Come to think of it, my kids have only rarely been invited to anybody else's house.
I mentioned this dilemma to a stay-at-home mom once, and was a little surprised when she suggested that our kids get together anyway. I then asked if she would feel comfortable inviting me to her house, or coming to my house, and she came to agree that it probably wasn't a good idea.
Actually, there are alternatives to meeting in the home. Juneau has a fine new playground, and several other parks with good places for kids to play. In inclement weather there is the Mount Jumbo Gym, and a couple of privately owned indoor playrooms as well.
Of course, when I had my conversation with the stay-at-home mom we were in the depths of winter, and the thought of meeting at one of the indoor playrooms never crossed my mind. Even so, I can easily imagine such an innocent encounter being misinterpreted by some otherwise innocent passing acquaintance, with the resultant rumors of illicit affairs and clandestine meetings!
No, thank you.
Since I am the stay-at-home parent, I feel that I bear most of the responsibility for how my children spend their time at home. I play with them, pretend with them, read to them, and do my best to interact with them throughout the day. My wife does the same when she's not at work, and through the summer when she's not teaching.
Even so, both of our children were slow to start talking.

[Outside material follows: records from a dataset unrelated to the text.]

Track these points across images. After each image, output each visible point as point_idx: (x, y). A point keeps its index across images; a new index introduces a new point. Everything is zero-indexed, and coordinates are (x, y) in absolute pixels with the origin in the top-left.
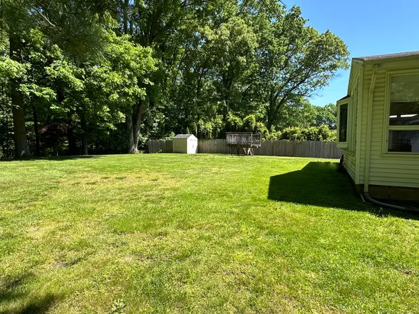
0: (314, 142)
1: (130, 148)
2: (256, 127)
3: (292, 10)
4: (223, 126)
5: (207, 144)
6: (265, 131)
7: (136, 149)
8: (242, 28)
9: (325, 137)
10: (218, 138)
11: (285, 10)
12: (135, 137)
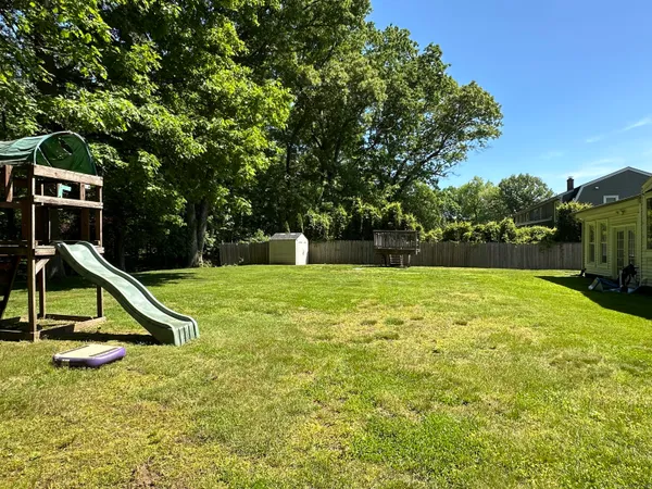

Most children like having other children of their own age to interact with. In decades past this was largely possible because most stay-at-home parents were women, and it has been a long-accepted norm of our society for moms to get together with other moms.
While mothers have long been accustomed to networking with other mothers, it is uncommon for stay-at-home fathers to get together. For one thing, there are statistically very few of us. We are also hampered because a lot of men, myself included, find it difficult to make new friends, or even to get together with old ones. Finding fellow stay-at-home dads with common interests is not an easy task.
The end result is that my kids, on average, may not be getting the same degree of peer interaction as the children of stay-at-home moms.
I sometimes wonder if my daughter would have been better served had she grown up in the presence of siblings or peers modeling age-appropriate behavior. Perhaps her development would have been accelerated at an earlier age had she spent more time in the company of others. Or maybe not: those are among the uncertainties of autism.
My wife and I are both extraordinarily grateful for the Juneau School District's preschool program. It has provided our daughter with a peer group, and given her friends to talk to and about.
Our daughter has thrived in preschool. She is using a widening vocabulary now and speaking in simple sentences. She knows the names of her classmates and likes to play with them. Her attention is now much more easily focused.
We all need to be able to socialize with our peers, whether we are children or adults. My daughter has preschool. Our kids have each other, and they are usually the best of playmates. My son gets together with several kids during the Two's Learning Class at REACH, and when the time comes he'll probably also go to preschool.
I like to play and pretend and read with my kids. I like to interact with my wife too, both in front of the kids and, when we're very lucky, when they're both asleep in their beds.
Some day, I hope to reconnect with the outside world. Maybe I'll make some new friends. Perhaps, some day, I'll even befriend a fellow stay-at-home dad.